ATLANTA (AP) _ Finding two sisters she never knew she had wasn’t even the best news for Alicia Clack.

On Friday, doctors for the 12-year-old who was adopted as an infant said her sisters can provide the bone marrow transplant she needs to fight a rare blood disease.

The transplant, expected within a few weeks, will give Alicia at least a 70 percent chance of full recovery from aplastic anemia, said Dr. Carol Lehan. Further tests are needed to determine which of the two sisters is the better donor.

``When I found out, I screamed all the way up the driveway,″ said her adoptive mother, Jill Clack.

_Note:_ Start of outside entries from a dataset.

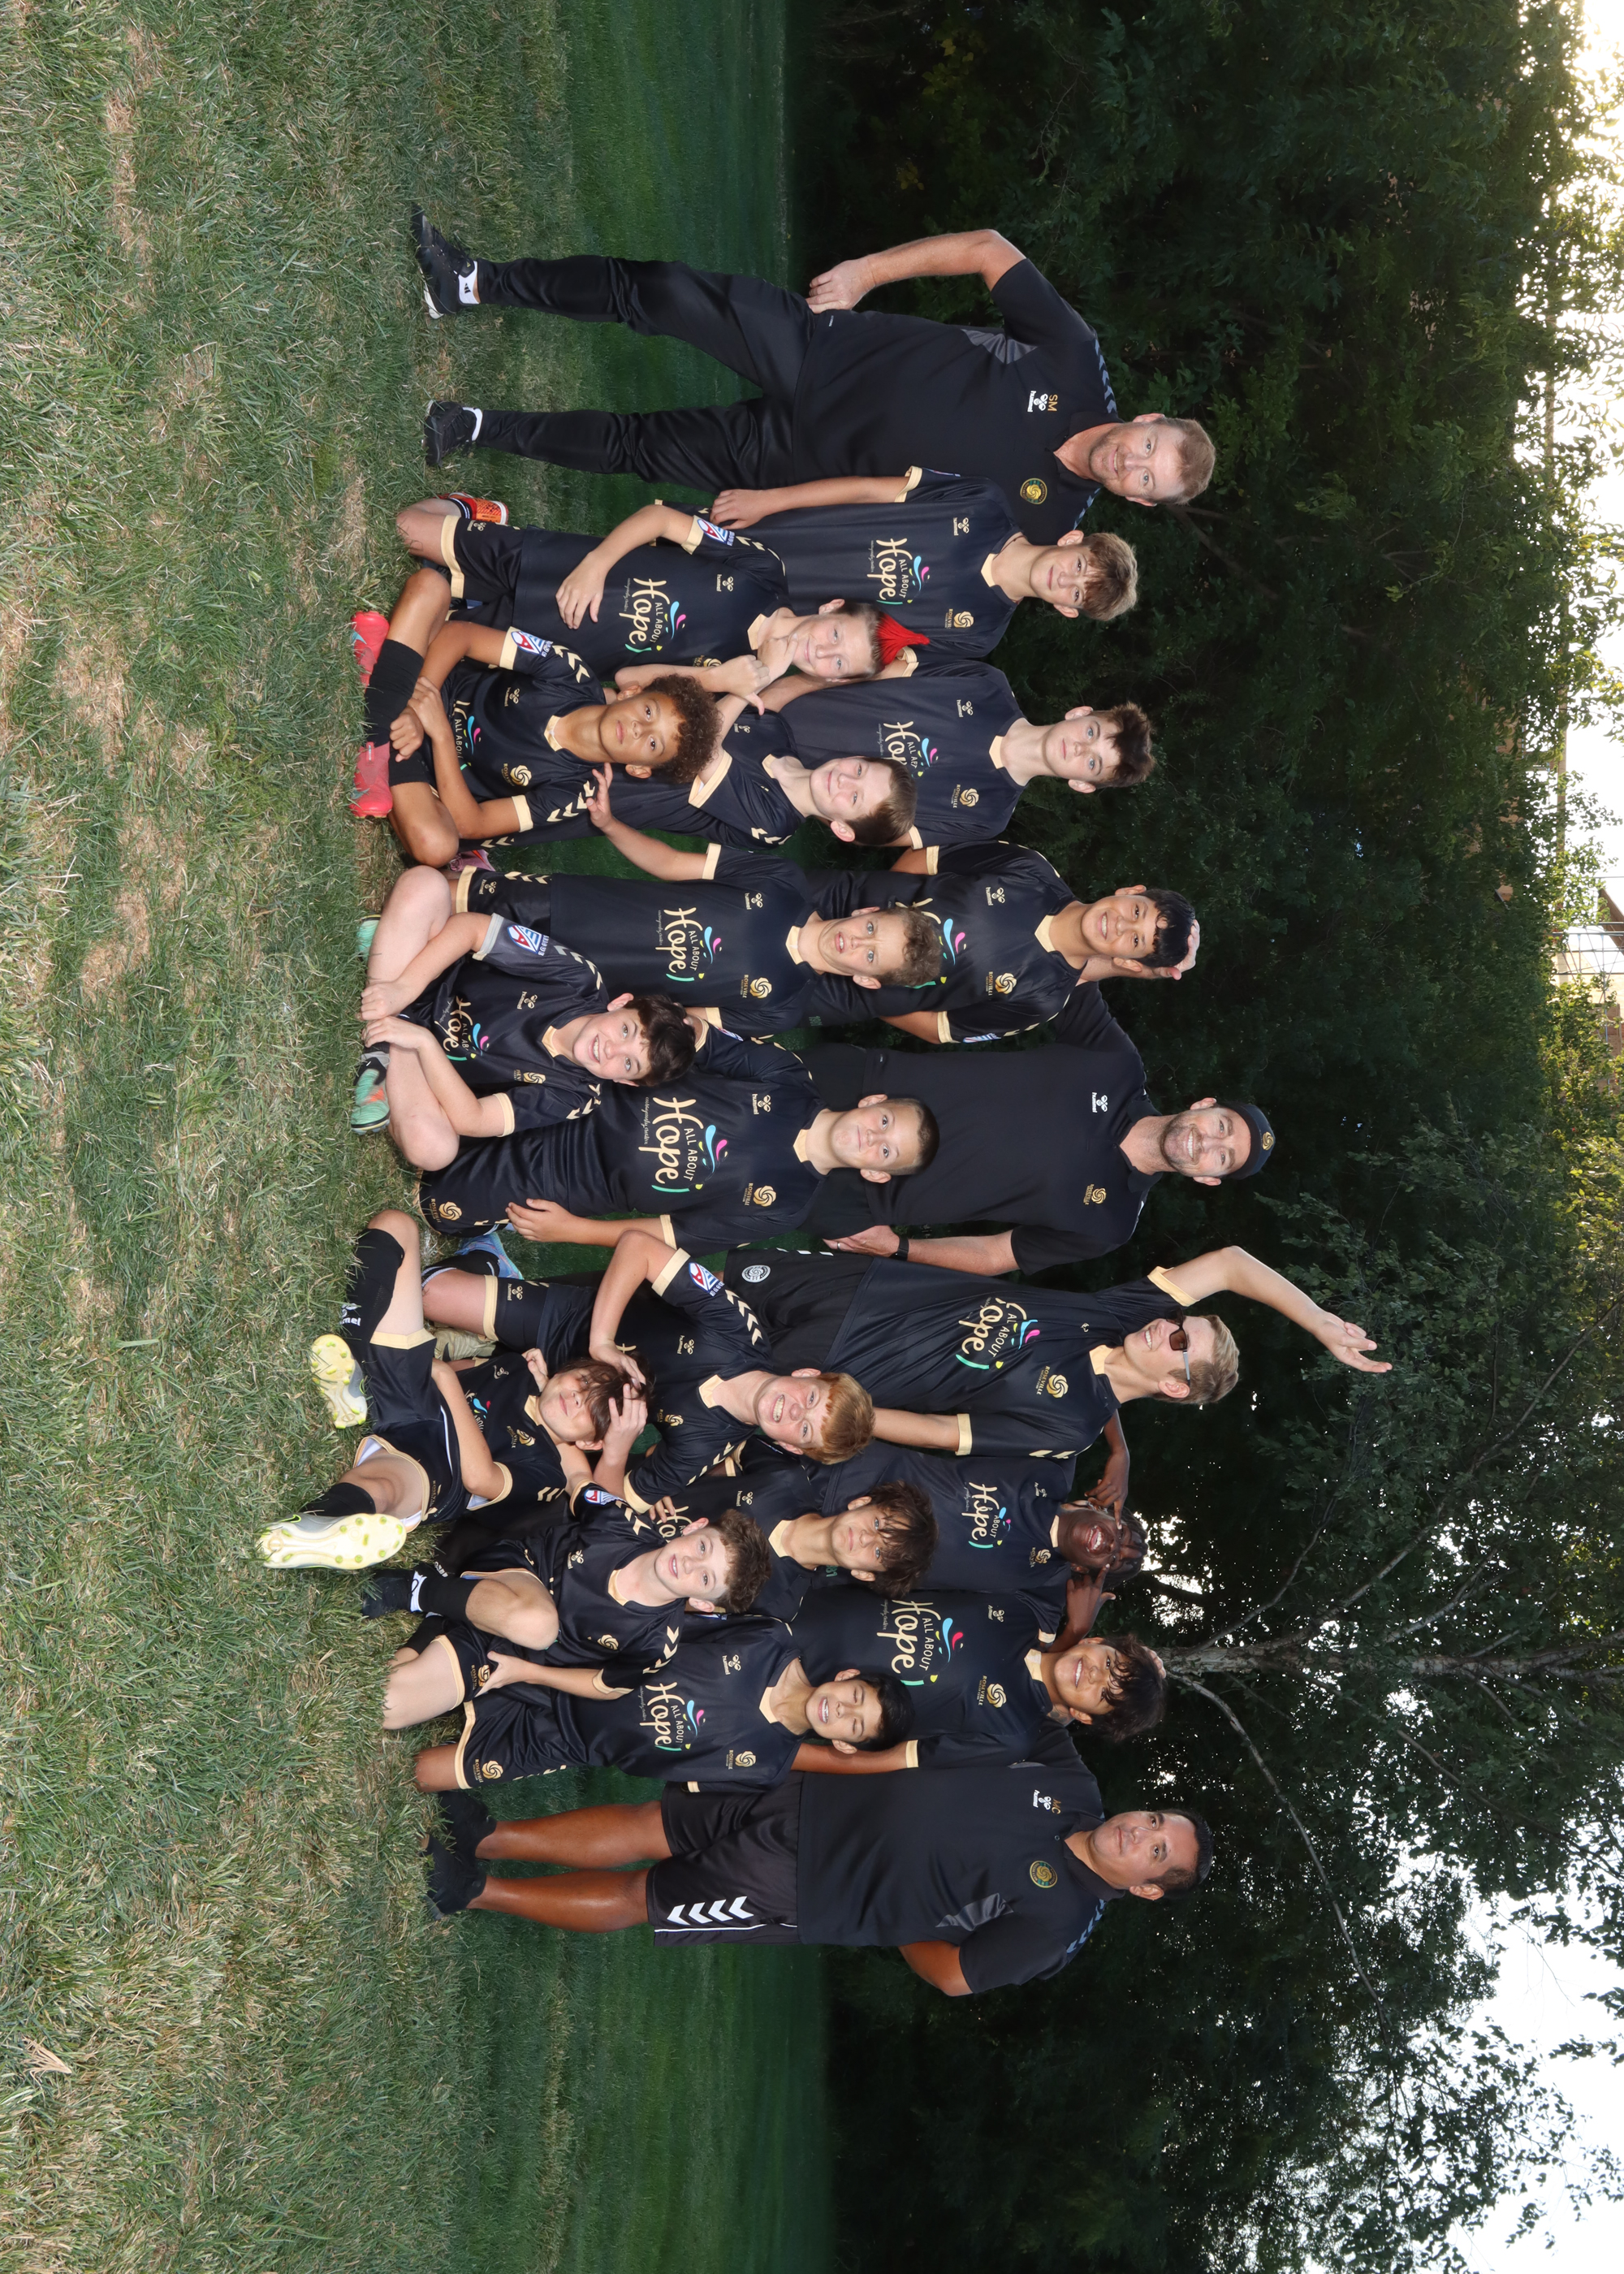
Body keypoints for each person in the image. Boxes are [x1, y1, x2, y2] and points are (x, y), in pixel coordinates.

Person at [410, 219, 1215, 543]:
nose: (1132, 462)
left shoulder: (1050, 523)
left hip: (795, 465)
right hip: (823, 352)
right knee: (659, 291)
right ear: (1148, 419)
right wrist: (866, 271)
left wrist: (784, 513)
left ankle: (474, 427)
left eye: (1147, 479)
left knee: (638, 447)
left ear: (1141, 502)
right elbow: (987, 249)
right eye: (1149, 448)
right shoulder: (1074, 356)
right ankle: (472, 282)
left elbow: (913, 537)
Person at [421, 1742, 1212, 1997]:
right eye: (1154, 1819)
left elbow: (954, 1975)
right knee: (645, 1823)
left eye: (1155, 1851)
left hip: (807, 1887)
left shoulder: (1057, 1927)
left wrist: (891, 1916)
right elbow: (1029, 1696)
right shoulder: (1073, 1784)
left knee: (642, 1894)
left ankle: (476, 1888)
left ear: (1147, 1888)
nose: (1139, 1831)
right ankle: (486, 1835)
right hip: (813, 1789)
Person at [723, 1240, 1391, 1464]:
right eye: (1179, 1322)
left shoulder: (1070, 1428)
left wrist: (836, 1419)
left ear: (1176, 1387)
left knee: (687, 1356)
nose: (1166, 1327)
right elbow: (1233, 1263)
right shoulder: (1120, 1316)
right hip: (860, 1286)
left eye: (1180, 1343)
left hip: (831, 1369)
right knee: (690, 1272)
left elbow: (941, 1433)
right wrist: (1319, 1322)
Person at [802, 983, 1273, 1273]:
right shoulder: (1116, 1064)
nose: (1208, 1141)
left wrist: (898, 1247)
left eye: (1223, 1156)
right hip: (862, 1085)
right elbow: (1067, 967)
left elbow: (996, 1255)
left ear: (1209, 1179)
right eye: (1222, 1125)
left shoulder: (1110, 1224)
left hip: (859, 1196)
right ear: (1205, 1105)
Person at [420, 1228, 877, 1517]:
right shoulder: (739, 1329)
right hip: (575, 1321)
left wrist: (616, 1450)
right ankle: (489, 1268)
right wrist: (601, 1342)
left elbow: (609, 1508)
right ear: (807, 1373)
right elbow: (638, 1246)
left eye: (803, 1428)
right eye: (811, 1399)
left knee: (486, 1419)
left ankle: (492, 1353)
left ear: (789, 1446)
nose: (793, 1410)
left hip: (570, 1406)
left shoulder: (705, 1448)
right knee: (430, 1294)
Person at [443, 776, 943, 1036]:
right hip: (575, 905)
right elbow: (672, 864)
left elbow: (676, 1021)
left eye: (871, 956)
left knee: (456, 968)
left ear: (867, 981)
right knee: (445, 895)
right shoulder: (784, 881)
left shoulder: (781, 1008)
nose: (856, 942)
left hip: (572, 984)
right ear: (865, 913)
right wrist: (612, 825)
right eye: (872, 929)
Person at [257, 1209, 602, 1571]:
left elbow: (480, 1478)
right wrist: (430, 1367)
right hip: (414, 1396)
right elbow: (455, 1370)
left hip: (438, 1467)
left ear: (590, 1442)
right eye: (584, 1382)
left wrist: (445, 1380)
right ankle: (357, 1377)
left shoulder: (548, 1472)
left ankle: (312, 1526)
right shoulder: (520, 1370)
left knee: (384, 1487)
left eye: (594, 1410)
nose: (579, 1398)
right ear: (568, 1369)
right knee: (396, 1226)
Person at [414, 1024, 938, 1251]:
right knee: (453, 1081)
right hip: (577, 1094)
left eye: (885, 1152)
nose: (871, 1138)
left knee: (436, 1196)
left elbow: (672, 1234)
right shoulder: (787, 1076)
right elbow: (696, 1037)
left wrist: (573, 1230)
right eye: (884, 1122)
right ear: (873, 1102)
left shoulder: (787, 1208)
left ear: (876, 1173)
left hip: (570, 1180)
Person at [350, 547, 717, 863]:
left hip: (428, 776)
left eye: (652, 743)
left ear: (638, 769)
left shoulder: (574, 793)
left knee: (437, 846)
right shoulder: (570, 672)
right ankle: (382, 732)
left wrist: (441, 735)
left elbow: (471, 823)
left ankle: (382, 683)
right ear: (630, 692)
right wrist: (416, 709)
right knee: (431, 586)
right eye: (649, 712)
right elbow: (459, 635)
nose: (639, 728)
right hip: (429, 680)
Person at [368, 1481, 774, 1731]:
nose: (689, 1564)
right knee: (537, 1624)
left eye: (705, 1579)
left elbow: (606, 1686)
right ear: (695, 1527)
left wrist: (526, 1673)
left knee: (389, 1705)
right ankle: (417, 1589)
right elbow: (577, 1480)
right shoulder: (621, 1520)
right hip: (511, 1576)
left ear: (703, 1603)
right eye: (702, 1548)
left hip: (508, 1651)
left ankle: (438, 1617)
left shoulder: (658, 1644)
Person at [348, 862, 695, 1145]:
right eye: (626, 1030)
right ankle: (383, 1031)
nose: (611, 1050)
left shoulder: (577, 1096)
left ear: (627, 1083)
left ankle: (386, 962)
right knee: (426, 885)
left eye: (629, 1064)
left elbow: (474, 1119)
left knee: (434, 1149)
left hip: (422, 1060)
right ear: (620, 1003)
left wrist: (424, 1043)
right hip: (430, 977)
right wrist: (405, 988)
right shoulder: (580, 978)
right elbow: (471, 929)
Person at [395, 492, 890, 689]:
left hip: (546, 637)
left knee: (428, 639)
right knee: (405, 528)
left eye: (837, 663)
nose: (822, 651)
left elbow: (627, 679)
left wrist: (721, 680)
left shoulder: (741, 687)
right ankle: (469, 513)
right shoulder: (766, 571)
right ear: (832, 606)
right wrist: (596, 564)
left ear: (834, 681)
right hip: (560, 566)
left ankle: (454, 597)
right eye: (835, 635)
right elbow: (661, 519)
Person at [412, 1612, 914, 1790]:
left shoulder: (766, 1766)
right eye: (855, 1697)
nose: (842, 1711)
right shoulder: (769, 1639)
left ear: (845, 1746)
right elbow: (673, 1628)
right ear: (847, 1676)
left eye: (854, 1726)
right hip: (574, 1666)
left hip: (569, 1740)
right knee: (453, 1659)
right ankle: (437, 1633)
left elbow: (667, 1766)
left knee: (425, 1773)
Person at [797, 845, 1198, 1041]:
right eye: (1137, 911)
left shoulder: (1044, 1000)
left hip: (836, 994)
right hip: (838, 899)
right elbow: (929, 861)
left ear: (1128, 962)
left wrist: (874, 994)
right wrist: (878, 910)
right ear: (1130, 891)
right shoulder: (1032, 870)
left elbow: (940, 1029)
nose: (1122, 924)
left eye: (1135, 940)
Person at [758, 663, 1154, 850]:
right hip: (770, 707)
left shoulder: (987, 817)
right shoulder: (987, 684)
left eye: (1092, 763)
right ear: (1080, 713)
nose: (1080, 748)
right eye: (1091, 733)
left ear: (1082, 785)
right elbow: (865, 672)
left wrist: (795, 799)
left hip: (767, 788)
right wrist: (772, 698)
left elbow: (873, 834)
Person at [788, 1582, 1165, 1769]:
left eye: (1104, 1694)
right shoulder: (1021, 1608)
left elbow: (889, 1760)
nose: (1096, 1674)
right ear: (1096, 1641)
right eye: (1110, 1663)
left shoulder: (1010, 1737)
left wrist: (787, 1756)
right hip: (794, 1599)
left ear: (1083, 1716)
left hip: (780, 1691)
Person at [816, 1443, 1146, 1604]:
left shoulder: (1042, 1582)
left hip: (835, 1560)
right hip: (845, 1472)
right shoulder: (1053, 1467)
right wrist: (1121, 1449)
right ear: (1102, 1507)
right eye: (1121, 1532)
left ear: (1082, 1569)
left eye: (1114, 1559)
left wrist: (1076, 1631)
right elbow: (1090, 1381)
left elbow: (1037, 1673)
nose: (1113, 1544)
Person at [629, 1460, 939, 1620]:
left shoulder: (780, 1605)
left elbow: (691, 1610)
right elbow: (724, 1451)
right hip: (626, 1501)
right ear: (861, 1503)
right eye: (877, 1523)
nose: (865, 1538)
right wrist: (669, 1476)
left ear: (865, 1574)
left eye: (879, 1552)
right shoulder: (787, 1479)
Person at [604, 698, 919, 849]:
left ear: (843, 829)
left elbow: (701, 750)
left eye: (854, 798)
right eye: (859, 770)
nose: (844, 780)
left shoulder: (776, 823)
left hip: (602, 791)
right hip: (610, 727)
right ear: (856, 756)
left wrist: (745, 687)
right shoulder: (776, 728)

``To have a match is wonderful,″ said Mrs. Clack’s husband, Richard. ``To have two matches, I can’t describe.″

Alicia and her 11-year-old brother, Jonathan Michael, were adopted by the Clacks as infants. They didn’t know until recently that they had two older sisters, Pamela 15, and Linda, 13, who were adopted by other families.

The sisters were located last week when a judge unsealed adoption records in hopes of saving Alicia’s life. The four siblings met for the first time last weekend and plan to spend Easter Sunday together.

The brother also was tested for the transplant, but the tests indicated he would not be a good match.

Aplastic anemia causes bone marrow to stop making a normal supply of blood cells. Alicia’s sisters had a one in four chance of matching closely enough to provide a transplant, said Lehan, who is treating Alicia at Scottish Rite Children’s Medical Center.

For the donor, the transplant means a day in the hospital, extraction of marrow from the hips and several days of soreness. But both sisters, whose last names and home towns were not released, sounded undaunted Friday.

``I don’t like to watch people die,″ said Pamela.

``How could anybody not do it?″ said Linda.